Because fluorescent cholangiography is a real-time surgical procedure, it allowed checking of the transection and resection of the gallbladder pedicle before smooth dissection in all of the patients.
The procedure was significantly quicker than standard cholangiography (0.71 minutes vs. 7.15 minutes). It was also significantly cheaper, costing a mean of $14 vs. $778. There were no adverse surgical events, and no adverse reactions to the dye or at the infusion site, Dr. Dip said. Additionally, he noted, fluorescent cholangiography does not rely on x-rays, and so spared the patients any radiation exposure.

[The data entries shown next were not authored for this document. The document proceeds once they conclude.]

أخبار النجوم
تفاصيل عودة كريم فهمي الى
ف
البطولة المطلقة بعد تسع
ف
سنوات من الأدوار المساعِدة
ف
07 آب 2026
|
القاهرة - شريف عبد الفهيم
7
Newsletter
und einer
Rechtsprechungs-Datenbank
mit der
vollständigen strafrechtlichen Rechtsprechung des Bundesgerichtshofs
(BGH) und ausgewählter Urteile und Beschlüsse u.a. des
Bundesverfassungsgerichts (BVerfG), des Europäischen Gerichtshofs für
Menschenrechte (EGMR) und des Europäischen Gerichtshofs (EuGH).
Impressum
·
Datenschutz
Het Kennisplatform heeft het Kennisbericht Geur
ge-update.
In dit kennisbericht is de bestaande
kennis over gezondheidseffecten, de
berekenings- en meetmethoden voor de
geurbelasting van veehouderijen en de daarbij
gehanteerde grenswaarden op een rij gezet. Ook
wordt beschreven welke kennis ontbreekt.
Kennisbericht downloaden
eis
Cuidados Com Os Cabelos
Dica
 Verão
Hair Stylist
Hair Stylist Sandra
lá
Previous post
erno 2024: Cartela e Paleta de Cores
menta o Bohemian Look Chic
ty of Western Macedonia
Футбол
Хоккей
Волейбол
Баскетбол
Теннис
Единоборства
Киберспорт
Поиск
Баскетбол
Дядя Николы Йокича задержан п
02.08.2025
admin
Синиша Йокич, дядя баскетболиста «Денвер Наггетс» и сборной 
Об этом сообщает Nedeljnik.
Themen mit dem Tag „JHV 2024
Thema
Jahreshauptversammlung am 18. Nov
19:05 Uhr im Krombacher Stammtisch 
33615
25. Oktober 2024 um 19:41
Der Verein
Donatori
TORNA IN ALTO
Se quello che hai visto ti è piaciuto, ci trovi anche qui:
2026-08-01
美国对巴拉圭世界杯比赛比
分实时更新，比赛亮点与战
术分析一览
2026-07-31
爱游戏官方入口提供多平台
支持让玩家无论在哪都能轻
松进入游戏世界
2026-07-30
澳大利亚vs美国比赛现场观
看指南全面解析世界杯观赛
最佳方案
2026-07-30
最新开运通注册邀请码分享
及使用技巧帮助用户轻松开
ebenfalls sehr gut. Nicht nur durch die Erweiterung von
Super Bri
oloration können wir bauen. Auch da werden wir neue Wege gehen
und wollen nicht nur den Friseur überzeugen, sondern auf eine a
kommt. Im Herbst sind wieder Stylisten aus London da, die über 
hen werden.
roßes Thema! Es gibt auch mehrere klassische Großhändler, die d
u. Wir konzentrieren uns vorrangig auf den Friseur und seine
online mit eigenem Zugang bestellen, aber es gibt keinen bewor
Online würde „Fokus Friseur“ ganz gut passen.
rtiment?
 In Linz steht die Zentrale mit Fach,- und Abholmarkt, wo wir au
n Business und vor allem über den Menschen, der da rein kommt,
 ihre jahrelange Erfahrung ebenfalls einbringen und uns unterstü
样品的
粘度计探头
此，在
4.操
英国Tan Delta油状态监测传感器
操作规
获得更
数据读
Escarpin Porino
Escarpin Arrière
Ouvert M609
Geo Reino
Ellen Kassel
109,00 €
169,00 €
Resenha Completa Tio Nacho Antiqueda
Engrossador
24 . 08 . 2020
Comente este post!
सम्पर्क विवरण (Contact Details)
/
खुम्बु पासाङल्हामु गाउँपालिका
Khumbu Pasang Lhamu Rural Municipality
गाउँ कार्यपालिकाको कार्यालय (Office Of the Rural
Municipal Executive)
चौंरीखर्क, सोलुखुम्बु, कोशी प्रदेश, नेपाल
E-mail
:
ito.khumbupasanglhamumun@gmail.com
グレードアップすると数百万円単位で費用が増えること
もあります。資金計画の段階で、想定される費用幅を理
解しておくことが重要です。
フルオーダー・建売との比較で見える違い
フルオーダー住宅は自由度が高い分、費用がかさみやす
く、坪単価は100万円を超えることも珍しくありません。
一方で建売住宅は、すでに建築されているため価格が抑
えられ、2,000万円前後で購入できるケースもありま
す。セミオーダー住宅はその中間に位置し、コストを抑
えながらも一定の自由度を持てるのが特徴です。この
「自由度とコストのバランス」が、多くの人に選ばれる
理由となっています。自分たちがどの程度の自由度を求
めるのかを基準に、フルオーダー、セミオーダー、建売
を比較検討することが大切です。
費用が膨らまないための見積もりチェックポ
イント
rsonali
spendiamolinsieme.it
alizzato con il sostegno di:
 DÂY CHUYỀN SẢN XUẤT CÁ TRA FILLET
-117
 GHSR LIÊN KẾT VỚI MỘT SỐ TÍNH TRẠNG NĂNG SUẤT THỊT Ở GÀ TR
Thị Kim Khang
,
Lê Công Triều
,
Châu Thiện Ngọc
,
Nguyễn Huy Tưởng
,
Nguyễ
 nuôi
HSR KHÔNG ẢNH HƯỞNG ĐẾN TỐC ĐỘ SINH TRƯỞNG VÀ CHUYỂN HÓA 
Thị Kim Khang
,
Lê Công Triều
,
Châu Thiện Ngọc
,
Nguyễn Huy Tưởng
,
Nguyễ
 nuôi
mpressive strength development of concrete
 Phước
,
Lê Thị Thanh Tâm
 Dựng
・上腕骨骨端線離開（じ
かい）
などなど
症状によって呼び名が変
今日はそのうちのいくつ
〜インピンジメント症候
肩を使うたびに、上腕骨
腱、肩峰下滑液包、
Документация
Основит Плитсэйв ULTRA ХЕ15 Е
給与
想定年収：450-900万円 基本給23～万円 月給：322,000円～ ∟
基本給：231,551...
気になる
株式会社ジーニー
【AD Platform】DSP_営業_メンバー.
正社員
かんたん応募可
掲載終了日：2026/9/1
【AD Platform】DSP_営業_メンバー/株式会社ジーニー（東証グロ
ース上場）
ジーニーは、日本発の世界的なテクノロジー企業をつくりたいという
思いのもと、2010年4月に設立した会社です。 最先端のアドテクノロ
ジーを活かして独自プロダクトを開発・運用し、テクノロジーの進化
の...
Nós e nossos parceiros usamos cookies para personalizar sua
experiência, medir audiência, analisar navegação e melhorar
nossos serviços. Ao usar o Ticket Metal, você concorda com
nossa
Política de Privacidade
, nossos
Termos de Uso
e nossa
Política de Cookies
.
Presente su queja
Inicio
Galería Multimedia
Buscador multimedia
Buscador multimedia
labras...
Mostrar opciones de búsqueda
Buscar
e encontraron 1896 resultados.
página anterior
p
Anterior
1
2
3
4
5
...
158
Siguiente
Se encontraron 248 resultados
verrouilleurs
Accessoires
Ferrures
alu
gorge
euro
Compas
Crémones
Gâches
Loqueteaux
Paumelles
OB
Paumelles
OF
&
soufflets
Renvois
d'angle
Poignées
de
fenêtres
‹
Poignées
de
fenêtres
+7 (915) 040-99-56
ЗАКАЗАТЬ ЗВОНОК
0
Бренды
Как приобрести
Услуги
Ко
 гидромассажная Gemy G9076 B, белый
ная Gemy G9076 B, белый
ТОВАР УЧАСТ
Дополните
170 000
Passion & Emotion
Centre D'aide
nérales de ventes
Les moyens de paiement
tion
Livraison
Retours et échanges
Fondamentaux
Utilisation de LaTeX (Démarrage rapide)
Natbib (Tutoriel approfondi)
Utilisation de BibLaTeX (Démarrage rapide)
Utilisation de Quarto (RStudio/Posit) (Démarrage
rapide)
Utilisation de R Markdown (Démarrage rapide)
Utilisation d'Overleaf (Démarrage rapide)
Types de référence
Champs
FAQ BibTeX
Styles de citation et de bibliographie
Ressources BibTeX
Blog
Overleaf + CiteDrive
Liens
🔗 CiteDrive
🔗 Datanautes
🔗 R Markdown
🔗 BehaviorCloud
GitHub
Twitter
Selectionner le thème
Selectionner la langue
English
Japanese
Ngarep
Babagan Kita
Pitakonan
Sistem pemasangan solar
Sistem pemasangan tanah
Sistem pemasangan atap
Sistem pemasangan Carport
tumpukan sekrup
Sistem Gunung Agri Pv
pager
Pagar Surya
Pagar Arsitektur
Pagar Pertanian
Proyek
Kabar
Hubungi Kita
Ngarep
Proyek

He added that the Cleveland Clinic, in conjunction with the University of Tokyo, will soon launch a randomized clinical trial comparing the two methods. An ongoing trial from another institution is evaluating fluorescent cholangiography compared with critical view technique in visualizing anatomy during laparoscopic cholecystectomy. It was set to wrap up in January, but according to the trial record on clinicaltrials.gov, is still recruiting patients.
Dr. Dip had no financial disclosures.
On Twitter @alz_gal
AT AHPBA 2014
Major finding: Fluorescent cholangiography identified 100% of relevant anatomy during laparoscopic cholecystectomy, while costing less than standard cholangiography ($14 vs. $778).
Data source: Prospective study of 45 patients.
Disclosures: Dr. Dip had no financial disclosures.